### Provided data
+++++
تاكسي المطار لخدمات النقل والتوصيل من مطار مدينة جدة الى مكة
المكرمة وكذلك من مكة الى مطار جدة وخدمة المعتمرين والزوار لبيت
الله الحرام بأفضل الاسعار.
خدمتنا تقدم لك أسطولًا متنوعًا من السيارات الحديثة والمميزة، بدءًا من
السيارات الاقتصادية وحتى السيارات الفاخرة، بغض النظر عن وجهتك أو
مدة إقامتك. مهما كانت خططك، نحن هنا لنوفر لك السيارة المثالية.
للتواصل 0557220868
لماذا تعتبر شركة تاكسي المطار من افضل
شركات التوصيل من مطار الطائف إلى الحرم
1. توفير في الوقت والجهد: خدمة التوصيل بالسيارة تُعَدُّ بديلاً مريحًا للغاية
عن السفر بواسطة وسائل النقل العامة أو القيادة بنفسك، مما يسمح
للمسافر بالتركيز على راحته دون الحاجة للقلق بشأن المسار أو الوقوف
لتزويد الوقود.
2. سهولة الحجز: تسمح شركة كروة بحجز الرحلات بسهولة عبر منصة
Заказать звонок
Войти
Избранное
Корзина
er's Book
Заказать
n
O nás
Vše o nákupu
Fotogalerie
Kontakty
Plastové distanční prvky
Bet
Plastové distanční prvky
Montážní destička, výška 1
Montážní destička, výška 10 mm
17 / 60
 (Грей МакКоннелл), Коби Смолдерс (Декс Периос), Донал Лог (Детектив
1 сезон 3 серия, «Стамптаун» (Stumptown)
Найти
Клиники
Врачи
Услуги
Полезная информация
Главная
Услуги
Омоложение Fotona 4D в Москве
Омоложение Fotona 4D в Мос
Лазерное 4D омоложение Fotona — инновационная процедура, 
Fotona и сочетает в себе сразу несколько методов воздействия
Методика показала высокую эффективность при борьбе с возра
+++++
### Work request
For this exercise, copy the lines from the one that contains "Полезная информация" through the last line of the records, exactly and only those.

### Worked solution
Полезная информация
Главная
Услуги
Омоложение Fotona 4D в Москве
Омоложение Fotona 4D в Мос
Лазерное 4D омоложение Fotona — инновационная процедура, 
Fotona и сочетает в себе сразу несколько методов воздействия
Методика показала высокую эффективность при борьбе с возра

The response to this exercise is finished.